Line by line, give the data again exactly as it appears.
*** Opening of PROVIDED RECORDS ***
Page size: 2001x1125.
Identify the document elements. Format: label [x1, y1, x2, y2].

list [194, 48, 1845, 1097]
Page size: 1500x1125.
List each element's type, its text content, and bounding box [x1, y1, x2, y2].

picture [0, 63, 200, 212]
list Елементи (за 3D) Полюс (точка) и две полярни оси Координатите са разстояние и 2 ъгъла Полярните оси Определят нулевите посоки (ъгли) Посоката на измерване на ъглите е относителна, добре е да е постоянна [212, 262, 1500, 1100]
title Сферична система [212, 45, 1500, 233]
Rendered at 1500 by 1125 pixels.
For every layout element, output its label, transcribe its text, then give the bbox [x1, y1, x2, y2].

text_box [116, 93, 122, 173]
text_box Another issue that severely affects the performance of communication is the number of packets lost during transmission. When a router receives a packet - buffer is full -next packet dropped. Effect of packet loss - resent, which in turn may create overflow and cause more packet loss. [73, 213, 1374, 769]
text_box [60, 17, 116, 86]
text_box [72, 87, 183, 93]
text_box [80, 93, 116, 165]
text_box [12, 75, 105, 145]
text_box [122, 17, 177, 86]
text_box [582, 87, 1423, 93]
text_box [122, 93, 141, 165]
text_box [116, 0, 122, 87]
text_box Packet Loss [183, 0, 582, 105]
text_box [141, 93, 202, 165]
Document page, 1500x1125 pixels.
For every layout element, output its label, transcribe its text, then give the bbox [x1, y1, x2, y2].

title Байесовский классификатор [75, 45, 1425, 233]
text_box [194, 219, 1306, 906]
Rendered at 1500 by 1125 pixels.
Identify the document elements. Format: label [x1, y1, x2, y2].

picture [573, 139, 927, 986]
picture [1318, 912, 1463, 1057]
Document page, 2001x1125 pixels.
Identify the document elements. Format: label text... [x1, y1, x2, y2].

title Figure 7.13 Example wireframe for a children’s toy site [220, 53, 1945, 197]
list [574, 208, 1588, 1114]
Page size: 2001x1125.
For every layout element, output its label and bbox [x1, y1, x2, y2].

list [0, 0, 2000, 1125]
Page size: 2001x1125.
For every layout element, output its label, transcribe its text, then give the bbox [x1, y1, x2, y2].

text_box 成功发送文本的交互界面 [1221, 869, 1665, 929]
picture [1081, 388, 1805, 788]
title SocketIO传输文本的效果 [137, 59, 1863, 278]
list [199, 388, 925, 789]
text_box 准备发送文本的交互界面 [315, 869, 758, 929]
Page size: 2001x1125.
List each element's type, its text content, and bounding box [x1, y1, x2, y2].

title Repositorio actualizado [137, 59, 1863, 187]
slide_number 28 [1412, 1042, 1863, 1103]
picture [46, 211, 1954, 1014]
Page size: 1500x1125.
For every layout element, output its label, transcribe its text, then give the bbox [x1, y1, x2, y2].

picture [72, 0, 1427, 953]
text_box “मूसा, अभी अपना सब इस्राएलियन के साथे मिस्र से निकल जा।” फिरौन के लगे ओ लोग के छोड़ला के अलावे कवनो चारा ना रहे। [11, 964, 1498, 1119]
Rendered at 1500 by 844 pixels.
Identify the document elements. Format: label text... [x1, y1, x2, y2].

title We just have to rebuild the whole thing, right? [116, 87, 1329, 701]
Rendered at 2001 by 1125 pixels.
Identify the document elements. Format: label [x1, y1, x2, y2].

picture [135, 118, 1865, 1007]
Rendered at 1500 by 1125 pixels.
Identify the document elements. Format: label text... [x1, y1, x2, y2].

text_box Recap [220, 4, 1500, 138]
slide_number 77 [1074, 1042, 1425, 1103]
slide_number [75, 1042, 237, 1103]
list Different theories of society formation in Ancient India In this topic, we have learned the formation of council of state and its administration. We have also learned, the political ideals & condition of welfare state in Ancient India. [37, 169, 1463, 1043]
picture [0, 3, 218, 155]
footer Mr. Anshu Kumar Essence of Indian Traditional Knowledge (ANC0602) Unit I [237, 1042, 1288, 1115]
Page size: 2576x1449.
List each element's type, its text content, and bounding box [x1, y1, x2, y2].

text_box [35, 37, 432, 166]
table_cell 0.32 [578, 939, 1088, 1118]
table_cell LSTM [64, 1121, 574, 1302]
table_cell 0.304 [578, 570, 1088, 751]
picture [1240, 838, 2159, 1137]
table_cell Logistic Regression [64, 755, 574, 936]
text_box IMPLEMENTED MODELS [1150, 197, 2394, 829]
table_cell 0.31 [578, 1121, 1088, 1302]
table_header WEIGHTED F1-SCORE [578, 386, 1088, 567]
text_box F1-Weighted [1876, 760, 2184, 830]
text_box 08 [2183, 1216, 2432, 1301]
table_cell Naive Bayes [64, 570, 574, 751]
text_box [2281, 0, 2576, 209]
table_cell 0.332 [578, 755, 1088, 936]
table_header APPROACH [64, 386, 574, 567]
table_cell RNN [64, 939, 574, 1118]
*** Close of PROVIDED RECORDS ***
WRITTEN SOLUTION:
Page size: 2001x1125.
Identify the document elements. Format: label [x1, y1, x2, y2].

list [194, 48, 1845, 1097]
Page size: 1500x1125.
List each element's type, its text content, and bounding box [x1, y1, x2, y2].

picture [0, 63, 200, 212]
list Елементи (за 3D) Полюс (точка) и две полярни оси Координатите са разстояние и 2 ъгъла Полярните оси Определят нулевите посоки (ъгли) Посоката на измерване на ъглите е относителна, добре е да е постоянна [212, 262, 1500, 1100]
title Сферична система [212, 45, 1500, 233]
Rendered at 1500 by 1125 pixels.
For every layout element, output its label, transcribe its text, then give the bbox [x1, y1, x2, y2].

text_box [116, 93, 122, 173]
text_box Another issue that severely affects the performance of communication is the number of packets lost during transmission. When a router receives a packet - buffer is full -next packet dropped. Effect of packet loss - resent, which in turn may create overflow and cause more packet loss. [73, 213, 1374, 769]
text_box [60, 17, 116, 86]
text_box [72, 87, 183, 93]
text_box [80, 93, 116, 165]
text_box [12, 75, 105, 145]
text_box [122, 17, 177, 86]
text_box [582, 87, 1423, 93]
text_box [122, 93, 141, 165]
text_box [116, 0, 122, 87]
text_box Packet Loss [183, 0, 582, 105]
text_box [141, 93, 202, 165]
Document page, 1500x1125 pixels.
For every layout element, output its label, transcribe its text, then give the bbox [x1, y1, x2, y2].

title Байесовский классификатор [75, 45, 1425, 233]
text_box [194, 219, 1306, 906]
Rendered at 1500 by 1125 pixels.
Identify the document elements. Format: label [x1, y1, x2, y2].

picture [573, 139, 927, 986]
picture [1318, 912, 1463, 1057]
Document page, 2001x1125 pixels.
Identify the document elements. Format: label text... [x1, y1, x2, y2].

title Figure 7.13 Example wireframe for a children’s toy site [220, 53, 1945, 197]
list [574, 208, 1588, 1114]
Page size: 2001x1125.
For every layout element, output its label and bbox [x1, y1, x2, y2].

list [0, 0, 2000, 1125]
Page size: 2001x1125.
For every layout element, output its label, transcribe its text, then give the bbox [x1, y1, x2, y2].

text_box 成功发送文本的交互界面 [1221, 869, 1665, 929]
picture [1081, 388, 1805, 788]
title SocketIO传输文本的效果 [137, 59, 1863, 278]
list [199, 388, 925, 789]
text_box 准备发送文本的交互界面 [315, 869, 758, 929]
Page size: 2001x1125.
List each element's type, its text content, and bounding box [x1, y1, x2, y2].

title Repositorio actualizado [137, 59, 1863, 187]
slide_number 28 [1412, 1042, 1863, 1103]
picture [46, 211, 1954, 1014]
Page size: 1500x1125.
For every layout element, output its label, transcribe its text, then give the bbox [x1, y1, x2, y2].

picture [72, 0, 1427, 953]
text_box “मूसा, अभी अपना सब इस्राएलियन के साथे मिस्र से निकल जा।” फिरौन के लगे ओ लोग के छोड़ला के अलावे कवनो चारा ना रहे। [11, 964, 1498, 1119]
Rendered at 1500 by 844 pixels.
Identify the document elements. Format: label text... [x1, y1, x2, y2].

title We just have to rebuild the whole thing, right? [116, 87, 1329, 701]
Rendered at 2001 by 1125 pixels.
Identify the document elements. Format: label [x1, y1, x2, y2].

picture [135, 118, 1865, 1007]
Rendered at 1500 by 1125 pixels.
Identify the document elements. Format: label text... [x1, y1, x2, y2].

text_box Recap [220, 4, 1500, 138]
slide_number 77 [1074, 1042, 1425, 1103]
slide_number [75, 1042, 237, 1103]
list Different theories of society formation in Ancient India In this topic, we have learned the formation of council of state and its administration. We have also learned, the political ideals & condition of welfare state in Ancient India. [37, 169, 1463, 1043]
picture [0, 3, 218, 155]
footer Mr. Anshu Kumar Essence of Indian Traditional Knowledge (ANC0602) Unit I [237, 1042, 1288, 1115]
Page size: 2576x1449.
List each element's type, its text content, and bounding box [x1, y1, x2, y2].

text_box [35, 37, 432, 166]
table_cell 0.32 [578, 939, 1088, 1118]
table_cell LSTM [64, 1121, 574, 1302]
table_cell 0.304 [578, 570, 1088, 751]
picture [1240, 838, 2159, 1137]
table_cell Logistic Regression [64, 755, 574, 936]
text_box IMPLEMENTED MODELS [1150, 197, 2394, 829]
table_cell 0.31 [578, 1121, 1088, 1302]
table_header WEIGHTED F1-SCORE [578, 386, 1088, 567]
text_box F1-Weighted [1876, 760, 2184, 830]
text_box 08 [2183, 1216, 2432, 1301]
table_cell Naive Bayes [64, 570, 574, 751]
text_box [2281, 0, 2576, 209]
table_cell 0.332 [578, 755, 1088, 936]
table_header APPROACH [64, 386, 574, 567]
table_cell RNN [64, 939, 574, 1118]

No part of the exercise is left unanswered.